• Texto extraído
┌──
- Necesitas reflexionar
- No tengo tiempo
- Preparación personal
- Una cabeza bien amueblada
- Cultura
- Afán de aprender
Necesitas reflexionar Cuando una persona se encuentra agobiada por el peso de una preocupación, solemos decirle que necesita distraerse. Y le recomendamos que salga un poco de todo ese entramado de tensiones que le oprimen, y busque fuera de él un horizonte más luminoso y recomponedor. Y efectivamente, lo normal es que ese periodo de descanso en un ambiente gratificante produzca el cambio deseado.
Pero también se puede dar el caso de que lo que una persona necesite no sea distraerse sino reflexionar: volverse sobre sí misma para hacer de su vida objeto de sereno estudio, y encontrar así conclusiones válidas para eliminar errores y vivir con más acierto.
Reflexionar con sosiego puede tener resultados muy beneficiosos para quien esté convencido de su necesidad. Lo malo es que muchas veces es precisamente esto lo más difícil, convencernos de que necesitamos reflexionar. Porque no suele costarnos comprender que necesitamos distraernos, pero cuando la necesidad es de reflexión, nos cuesta más caer en la cuenta, no se sabe bien por qué.
Quizá se deba, en bastantes ocasiones, a que la reflexión va intrínsecamente unida a la conducta diaria, y quizá advertimos que hemos de cambiar algo en nuestra vida, y nos cuesta hacerlo, y rehuimos pensar en ello. Si esto nos sucede —continúo glosando ideas de Miguel Angel Martí—, debemos alertarnos. Cuando la vida va más aprisa que nuestro pensamiento y nos encontramos actuando sin habernos dado tiempo a hacer una elección razonada, precisamente entonces resulta urgente decirnos, o que alguien nos diga: «necesitas reflexionar». Porque de no hacerlo, nuestras reflexiones (cuando las haya) serán siempre a posteriori, a hechos consumados. Y la reflexión —que es el ejercicio de la razón aplicada a nuestra propia vida— debe estar al inicio de nuestro actuar, para así elegir lo mejor.
La huida hacia adelante —que suele justificarse luego con complicadas razones que intentan disculpar los comportamientos erróneos— es una grave equivocación, de la que siempre sale perjudicado quien la toma como norma de conducta. Esta fuga hacia adelante deja de lado a la razón, que queda obligada a aparecer sólo al final, como una pobre esclava que es reclamada en última instancia para intentar justificar una elección que comprendemos que fue errónea.
└──
• Datos proporcionados
┌──
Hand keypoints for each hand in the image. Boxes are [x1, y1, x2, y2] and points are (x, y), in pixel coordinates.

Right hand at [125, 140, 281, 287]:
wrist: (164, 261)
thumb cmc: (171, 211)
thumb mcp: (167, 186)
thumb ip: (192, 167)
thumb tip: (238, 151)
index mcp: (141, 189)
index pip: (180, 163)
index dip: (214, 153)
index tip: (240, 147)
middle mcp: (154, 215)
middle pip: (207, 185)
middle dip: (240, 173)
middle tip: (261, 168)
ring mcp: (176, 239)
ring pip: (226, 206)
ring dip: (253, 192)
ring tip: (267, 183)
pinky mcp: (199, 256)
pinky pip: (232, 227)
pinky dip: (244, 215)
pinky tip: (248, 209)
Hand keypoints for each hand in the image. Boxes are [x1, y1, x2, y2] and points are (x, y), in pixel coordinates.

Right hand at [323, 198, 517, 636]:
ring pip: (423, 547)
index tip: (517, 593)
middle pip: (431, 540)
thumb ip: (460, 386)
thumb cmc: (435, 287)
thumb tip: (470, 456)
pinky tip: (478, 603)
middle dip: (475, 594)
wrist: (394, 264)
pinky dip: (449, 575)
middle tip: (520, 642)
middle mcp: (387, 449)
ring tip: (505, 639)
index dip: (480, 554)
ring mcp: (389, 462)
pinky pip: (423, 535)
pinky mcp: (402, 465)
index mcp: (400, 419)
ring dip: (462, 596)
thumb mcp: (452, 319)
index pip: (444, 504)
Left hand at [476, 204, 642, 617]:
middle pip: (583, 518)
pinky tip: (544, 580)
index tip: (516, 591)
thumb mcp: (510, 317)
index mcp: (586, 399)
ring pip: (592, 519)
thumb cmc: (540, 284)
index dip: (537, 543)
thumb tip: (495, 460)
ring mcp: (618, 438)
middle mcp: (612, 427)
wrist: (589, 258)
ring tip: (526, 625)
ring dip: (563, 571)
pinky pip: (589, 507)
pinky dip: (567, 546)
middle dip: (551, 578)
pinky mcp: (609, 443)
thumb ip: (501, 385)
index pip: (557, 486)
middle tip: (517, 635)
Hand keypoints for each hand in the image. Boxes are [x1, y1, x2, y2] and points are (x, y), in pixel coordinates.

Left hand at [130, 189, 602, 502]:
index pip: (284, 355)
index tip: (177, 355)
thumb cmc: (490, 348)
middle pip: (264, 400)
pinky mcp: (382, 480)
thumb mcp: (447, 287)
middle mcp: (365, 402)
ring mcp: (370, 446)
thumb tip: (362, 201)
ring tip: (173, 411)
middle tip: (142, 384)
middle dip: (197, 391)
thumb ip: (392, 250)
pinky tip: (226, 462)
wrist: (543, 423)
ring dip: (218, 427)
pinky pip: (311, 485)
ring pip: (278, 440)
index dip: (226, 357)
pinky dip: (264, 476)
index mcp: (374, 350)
└──
• Tareas a realizar
A – Reproduce el fragmento del texto sobre la reflexión que comienza en "Pero también se" y acaba en "con más acierto.", sustituyendo "sereno estudio" por "tranquilo examen".
B – Según el texto sobre la reflexión, ¿qué es la reflexión?
Las entradas proceden de una fuente distinta.

• Respuestas redactadas
A –
Pero también se puede dar el caso de que lo que una persona necesite no sea distraerse sino reflexionar: volverse sobre sí misma para hacer de su vida objeto de tranquilo examen, y encontrar así conclusiones válidas para eliminar errores y vivir con más acierto.

B – Es el ejercicio de la razón aplicada a nuestra propia vida.